Provided data:
Start of Block

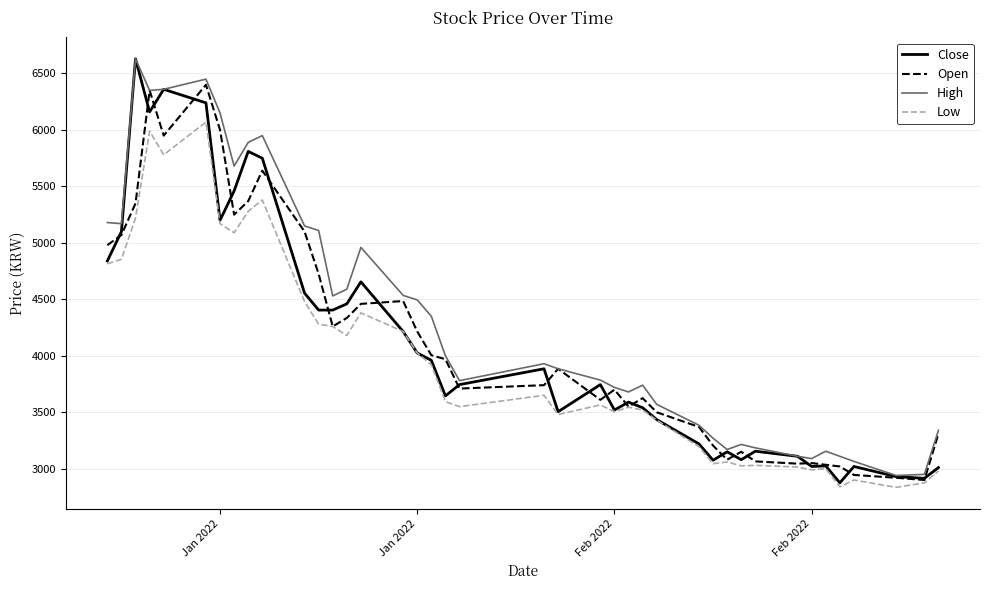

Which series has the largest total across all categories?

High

End of Block
Start of Block

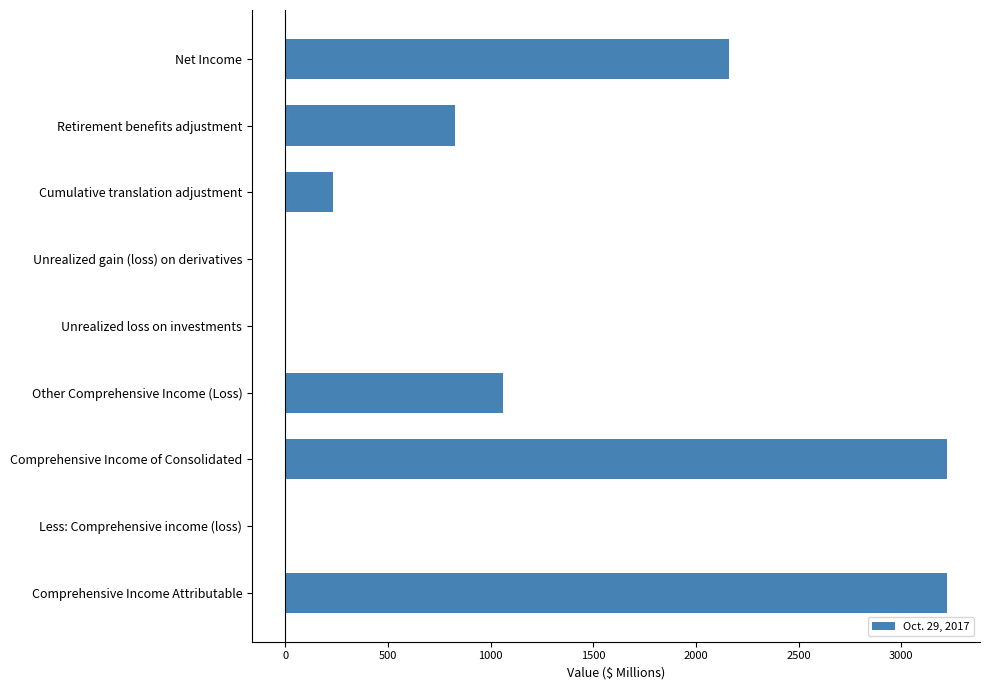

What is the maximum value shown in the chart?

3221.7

End of Block
Start of Block

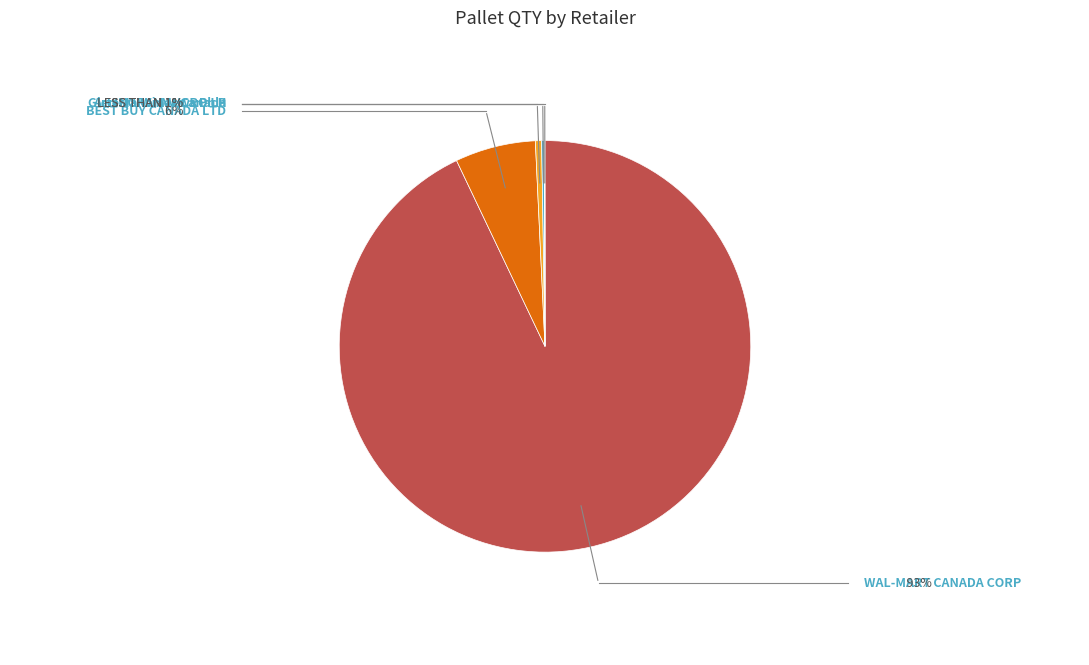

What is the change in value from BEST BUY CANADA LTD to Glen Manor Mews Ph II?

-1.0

End of Block

Task goal: Count how many lines in the items above contain the string "What" with matching capitalization, and reply with that number alone.

Written response: 2